How should we deal with constants? A simple implementation would change the relation between constants and devices from one-to-one and one-to-many. Alternatively, constants could all be logically associated with the CPU, and could be dynamically loaded to particular devices as needed.
How should this API be tested? I don’t believe the CI machines have multiple GPUs. One solution would be to implement a new device type, virtual cpu, which is pretty much the same as regular CPU but allows multiple contexts to be instantiated, and forbids using tensors associated with one context with another.
Hi, there’s some overlap with https://github.com/apache/tvm-rfcs/pull/38. It tries to at least ensure device_id, as an uninterpreted int, is plumbed through from annotation to device_copy, parameter metadata, etc.
Your key questions, however, are very good ones and well outside the scope of the RFC:
Given a few device annotations we heuristically default devices for the rest of the program. But that’s a whole optimization problem in itself.

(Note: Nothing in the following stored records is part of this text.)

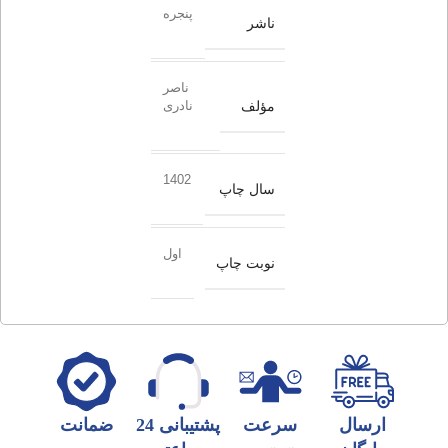
پنجره
ناشر
ناصر
مؤلف
نادری
1402
سال چاپ
اول
نوبت چاپ
ارسال
سرعت
پشتیبانی 24
ضمانت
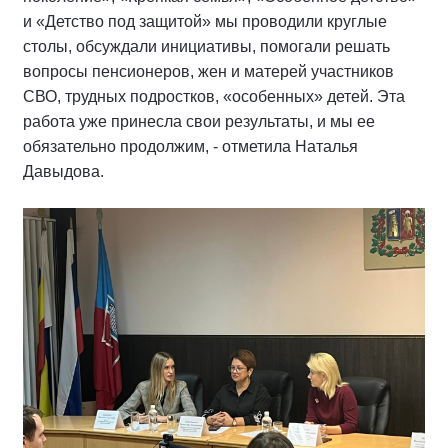
и «Детство под защитой» мы проводили круглые
столы, обсуждали инициативы, помогали решать
вопросы пенсионеров, жен и матерей участников
СВО, трудных подростков, «особенных» детей. Эта
работа уже принесла свои результаты, и мы ее
обязательно продолжим, - отметила Наталья
Давыдова.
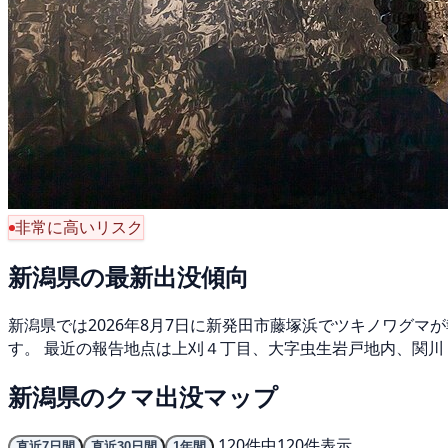
非常に高いリスク
新潟県の最新出没傾向
新潟県では2026年8月7日に新発田市藤塚浜でツキノワグマが
す。 最近の報告地点は上刈４丁目、大字虫生岩戸地内、関川（
新潟県のクマ出没マップ
120件中120件表示
直近7日間
直近30日間
1年間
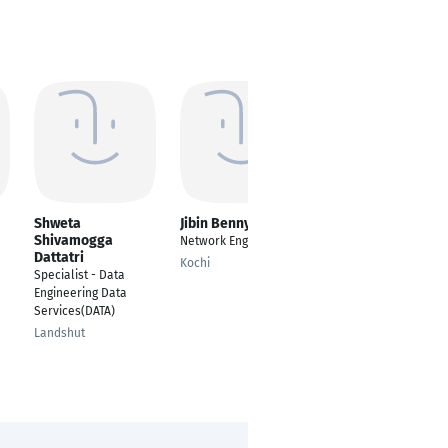
Shweta
Jibin Benny
RAGU RAMAN
Shivamogga
Network Engineer
---
Dattatri
Kochi
Chennai
Specialist - Data
Engineering Data
Services(DATA)
Landshut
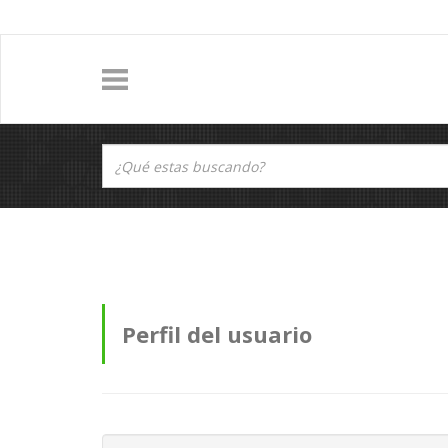
Perfil del usuario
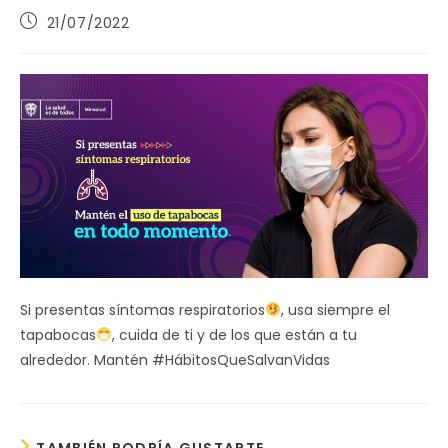
Publicación
21/07/2022
de
la
entrada:
Si presentas síntomas respiratorios
, usa siempre el
tapabocas
, cuida de ti y de los que están a tu
alrededor. Mantén #HábitosQueSalvanVidas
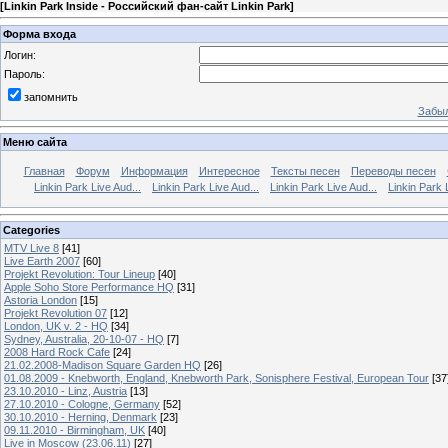
[
Linkin Park Inside - Российский фан-сайт Linkin Park
]
Форма входа
Логин:
Пароль:
запомнить
Забыл
Меню сайта
Главная
Форум
Информация
Интересное
Тексты песен
Переводы песен
Linkin Park Live Aud...
Linkin Park Live Aud...
Linkin Park Live Aud...
Linkin Park 
Categories
MTV Live 8
[41]
Live Earth 2007
[60]
Projekt Revolution: Tour Lineup
[40]
Apple Soho Store Performance HQ
[31]
Astoria London
[15]
Projekt Revolution 07
[12]
London, UK v. 2 - HQ
[34]
Sydney, Australia, 20-10-07 - HQ
[7]
2008 Hard Rock Cafe
[24]
21.02.2008-Madison Square Garden HQ
[26]
01.08.2009 - Knebworth, England, Knebworth Park, Sonisphere Festival, European Tour
[37
23.10.2010 - Linz, Austria
[13]
27.10.2010 - Cologne, Germany
[52]
30.10.2010 - Herning, Denmark
[23]
09.11.2010 - Birmingham, UK
[40]
Live in Moscow (23.06.11)
[27]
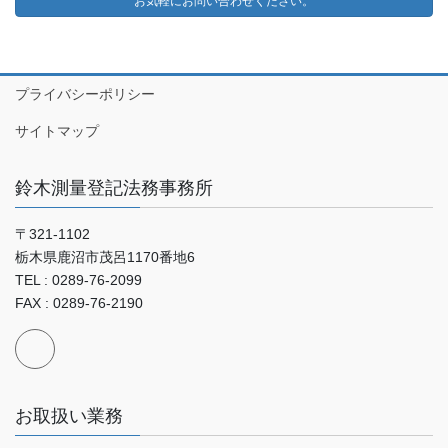
お気軽にお問い合わせください。
プライバシーポリシー
サイトマップ
鈴木測量登記法務事務所
〒321-1102
栃木県鹿沼市茂呂1170番地6
TEL : 0289-76-2099
FAX : 0289-76-2190
お取扱い業務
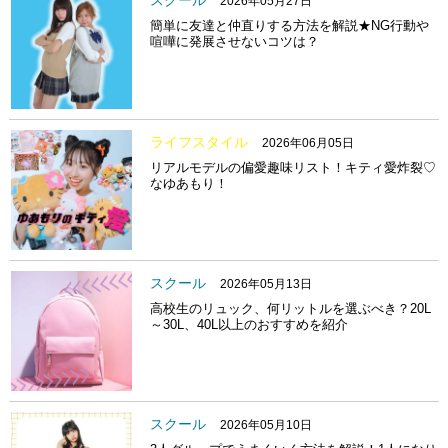
スクール
2026年05月27日
簡単に友達と仲直りする方法を解説★NG行動や
喧嘩に発展させないコツは？
ライフスタイル
2026年06月05日
リアルモデルの偏愛趣味リスト！キティ愛炸裂♡
なゆあもり！
スクール
2026年05月13日
高校生のリュック、何リットルを選ぶべき？20L
～30L、40L以上のおすすめを紹介
スクール
2026年05月10日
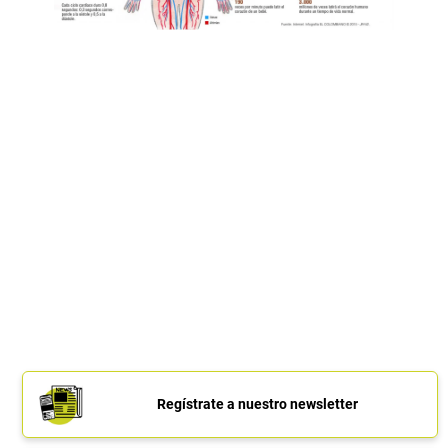
Regístrate a nuestro newsletter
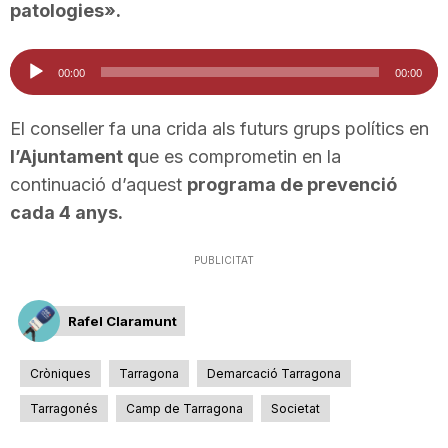
patologies».
n
Reproductor
00:00
00:00
a
d'àudio
El conseller fa una crida als futurs grups polítics en
l’Ajuntament q
ue es comprometin en la
continuació d’aquest
programa de prevenció
cada 4 anys.
PUBLICITAT
Rafel Claramunt
Cròniques
Tarragona
Demarcació Tarragona
Tarragonés
Camp de Tarragona
Societat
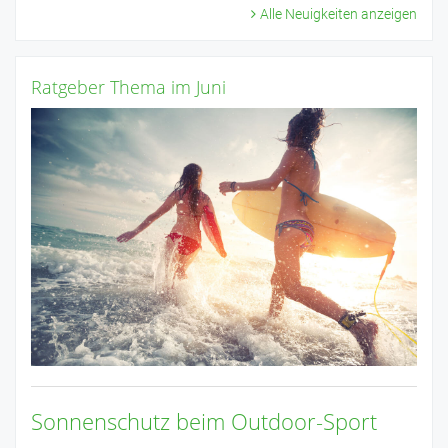
Alle Neuigkeiten anzeigen
Ratgeber Thema im Juni
Sonnenschutz beim Outdoor-Sport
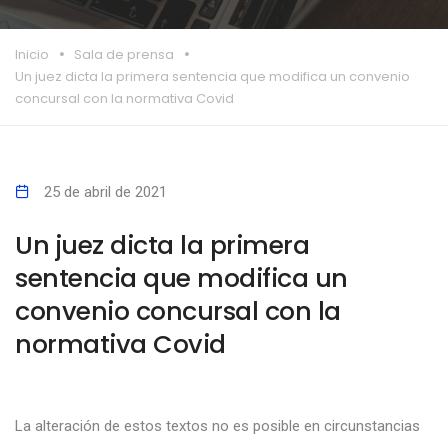
Inicio
Sala de prensa
Un juez dicta la primera sentencia que modifica un convenio
concursal con la normativa Covid
25 de abril de 2021
Un juez dicta la primera
sentencia que modifica un
convenio concursal con la
normativa Covid
L
a alteración de estos textos no es posible en circunstancias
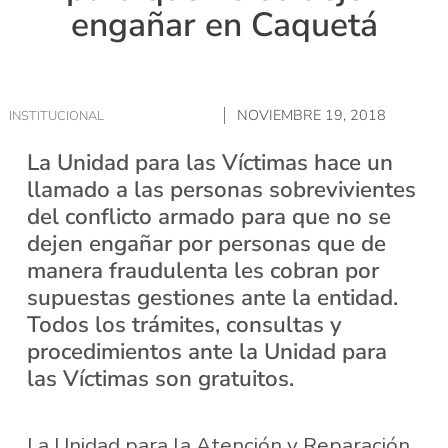
engañar en Caquetá
NOVIEMBRE 19, 2018
INSTITUCIONAL
La Unidad para las Víctimas hace un
llamado a las personas sobrevivientes
del conflicto armado para que no se
dejen engañar por personas que de
manera fraudulenta les cobran por
supuestas gestiones ante la entidad.
Todos los trámites, consultas y
procedimientos ante la Unidad para
las Víctimas son gratuitos.
La Unidad para la Atención y Reparación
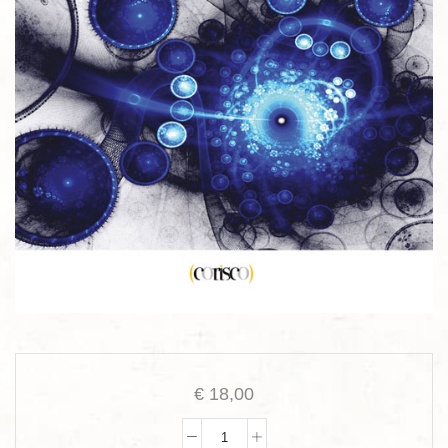
€
18,00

Right, it would be amazing to be able to shard a tensor across devices on the N dimension.
We consider the ‘devices’ we plan with to be ‘virtual devices’, but there’s currently no way to control the mapping from virtual to actual. We may want to choose the actual at runtime based on load, capabilities, etc.
For constants I think we could rewrite:
@global_const = ...constant implicitly on device A...
.... device_copy(@global_const, A, B) ...
.... device_copy(@global_const, A, C) ...
by partially evaluating the device_copy and hoisting the result into new constants on B and C. However we currently don’t have a way to represent globally bound constants.